* _TASK INSTRUCTIONS_:
From the listing below, tally the lines that include "info". Return only the total.

* _DATA SUPPLIED_:
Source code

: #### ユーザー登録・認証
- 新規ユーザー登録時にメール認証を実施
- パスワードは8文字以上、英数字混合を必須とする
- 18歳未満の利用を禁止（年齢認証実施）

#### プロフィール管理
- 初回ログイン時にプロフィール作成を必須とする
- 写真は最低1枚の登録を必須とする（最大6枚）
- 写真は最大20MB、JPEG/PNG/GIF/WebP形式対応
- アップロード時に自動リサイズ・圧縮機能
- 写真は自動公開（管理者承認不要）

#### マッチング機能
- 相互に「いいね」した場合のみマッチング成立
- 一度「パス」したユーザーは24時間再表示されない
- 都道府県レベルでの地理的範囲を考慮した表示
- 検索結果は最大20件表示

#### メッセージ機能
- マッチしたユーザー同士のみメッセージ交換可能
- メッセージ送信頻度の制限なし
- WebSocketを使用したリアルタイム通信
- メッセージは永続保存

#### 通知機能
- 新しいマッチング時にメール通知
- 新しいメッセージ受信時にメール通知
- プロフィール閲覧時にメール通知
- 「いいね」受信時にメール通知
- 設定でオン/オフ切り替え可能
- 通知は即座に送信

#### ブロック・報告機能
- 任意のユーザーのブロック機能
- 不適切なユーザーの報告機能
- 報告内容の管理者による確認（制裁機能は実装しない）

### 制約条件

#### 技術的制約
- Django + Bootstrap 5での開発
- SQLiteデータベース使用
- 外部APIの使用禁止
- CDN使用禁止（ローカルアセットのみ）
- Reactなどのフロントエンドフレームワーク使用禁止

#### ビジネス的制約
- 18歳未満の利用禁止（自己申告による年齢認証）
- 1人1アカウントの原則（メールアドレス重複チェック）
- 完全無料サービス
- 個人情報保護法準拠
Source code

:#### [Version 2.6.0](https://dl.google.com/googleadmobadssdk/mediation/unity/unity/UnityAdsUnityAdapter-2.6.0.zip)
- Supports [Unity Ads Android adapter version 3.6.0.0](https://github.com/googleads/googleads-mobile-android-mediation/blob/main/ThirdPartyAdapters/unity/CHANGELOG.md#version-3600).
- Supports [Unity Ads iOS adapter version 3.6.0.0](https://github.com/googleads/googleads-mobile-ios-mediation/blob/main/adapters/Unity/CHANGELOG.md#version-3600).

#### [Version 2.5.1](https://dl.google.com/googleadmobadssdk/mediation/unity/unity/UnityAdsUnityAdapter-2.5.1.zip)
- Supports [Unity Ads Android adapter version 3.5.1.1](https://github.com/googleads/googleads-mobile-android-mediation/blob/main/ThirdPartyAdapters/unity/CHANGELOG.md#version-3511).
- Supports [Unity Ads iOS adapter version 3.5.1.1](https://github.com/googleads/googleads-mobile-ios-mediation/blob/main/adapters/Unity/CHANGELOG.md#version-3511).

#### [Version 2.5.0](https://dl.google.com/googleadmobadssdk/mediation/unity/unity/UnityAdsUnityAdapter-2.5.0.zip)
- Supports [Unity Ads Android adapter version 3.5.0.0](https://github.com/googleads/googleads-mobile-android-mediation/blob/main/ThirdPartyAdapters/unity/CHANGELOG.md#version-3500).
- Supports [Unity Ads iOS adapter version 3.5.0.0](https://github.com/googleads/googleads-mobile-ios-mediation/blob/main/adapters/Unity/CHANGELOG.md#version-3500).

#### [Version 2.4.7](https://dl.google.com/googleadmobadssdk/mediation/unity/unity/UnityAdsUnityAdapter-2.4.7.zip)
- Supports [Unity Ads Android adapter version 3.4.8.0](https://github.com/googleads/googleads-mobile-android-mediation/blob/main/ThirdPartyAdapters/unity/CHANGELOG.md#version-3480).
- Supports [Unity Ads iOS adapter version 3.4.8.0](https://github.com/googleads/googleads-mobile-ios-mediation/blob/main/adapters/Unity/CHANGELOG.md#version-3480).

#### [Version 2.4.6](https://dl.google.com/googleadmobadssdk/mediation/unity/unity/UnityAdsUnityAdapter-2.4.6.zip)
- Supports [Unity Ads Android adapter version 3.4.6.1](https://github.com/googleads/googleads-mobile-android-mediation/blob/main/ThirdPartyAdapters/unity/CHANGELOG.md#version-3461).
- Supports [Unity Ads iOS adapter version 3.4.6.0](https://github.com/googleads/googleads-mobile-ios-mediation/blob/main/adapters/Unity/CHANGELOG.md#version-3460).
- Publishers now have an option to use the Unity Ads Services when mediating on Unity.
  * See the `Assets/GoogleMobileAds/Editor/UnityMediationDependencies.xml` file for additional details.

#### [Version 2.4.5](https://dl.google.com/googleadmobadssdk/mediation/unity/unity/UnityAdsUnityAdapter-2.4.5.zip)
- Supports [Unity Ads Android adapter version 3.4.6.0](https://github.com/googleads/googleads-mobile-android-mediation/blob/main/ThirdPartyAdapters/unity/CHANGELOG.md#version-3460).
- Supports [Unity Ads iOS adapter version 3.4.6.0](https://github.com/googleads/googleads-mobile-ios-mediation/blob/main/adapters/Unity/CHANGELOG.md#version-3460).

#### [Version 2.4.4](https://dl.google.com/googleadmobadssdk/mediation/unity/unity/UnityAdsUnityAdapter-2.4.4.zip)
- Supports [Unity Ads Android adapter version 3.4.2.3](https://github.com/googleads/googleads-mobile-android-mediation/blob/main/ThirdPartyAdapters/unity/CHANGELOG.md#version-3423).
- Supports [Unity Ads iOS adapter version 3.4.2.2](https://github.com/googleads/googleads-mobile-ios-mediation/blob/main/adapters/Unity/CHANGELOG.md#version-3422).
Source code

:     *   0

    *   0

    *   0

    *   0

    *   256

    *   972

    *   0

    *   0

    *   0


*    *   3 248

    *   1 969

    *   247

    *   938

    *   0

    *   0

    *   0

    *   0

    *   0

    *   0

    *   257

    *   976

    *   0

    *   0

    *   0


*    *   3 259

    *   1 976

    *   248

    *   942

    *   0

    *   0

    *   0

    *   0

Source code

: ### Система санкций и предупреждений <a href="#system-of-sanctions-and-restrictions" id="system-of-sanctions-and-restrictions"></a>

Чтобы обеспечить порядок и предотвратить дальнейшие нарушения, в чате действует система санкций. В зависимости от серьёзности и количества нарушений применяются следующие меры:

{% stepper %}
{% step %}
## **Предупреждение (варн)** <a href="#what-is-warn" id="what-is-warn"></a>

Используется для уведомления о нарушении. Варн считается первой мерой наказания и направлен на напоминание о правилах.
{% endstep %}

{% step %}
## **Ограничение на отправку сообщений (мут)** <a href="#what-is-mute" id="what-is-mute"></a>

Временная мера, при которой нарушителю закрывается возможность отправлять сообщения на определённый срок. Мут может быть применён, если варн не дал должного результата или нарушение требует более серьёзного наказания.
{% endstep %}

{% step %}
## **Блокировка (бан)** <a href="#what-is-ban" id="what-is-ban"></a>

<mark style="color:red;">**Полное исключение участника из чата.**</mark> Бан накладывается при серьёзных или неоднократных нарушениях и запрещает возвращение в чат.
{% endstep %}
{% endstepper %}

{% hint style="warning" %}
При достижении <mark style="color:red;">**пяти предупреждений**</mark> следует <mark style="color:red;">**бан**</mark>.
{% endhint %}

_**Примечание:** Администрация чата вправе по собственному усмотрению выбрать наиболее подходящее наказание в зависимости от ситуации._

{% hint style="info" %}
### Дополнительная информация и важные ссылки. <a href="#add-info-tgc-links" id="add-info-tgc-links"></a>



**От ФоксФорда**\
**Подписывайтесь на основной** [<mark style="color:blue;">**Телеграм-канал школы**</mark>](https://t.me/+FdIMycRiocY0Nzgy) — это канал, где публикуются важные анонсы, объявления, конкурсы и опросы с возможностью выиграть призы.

* _WRITTEN SOLUTION_:
2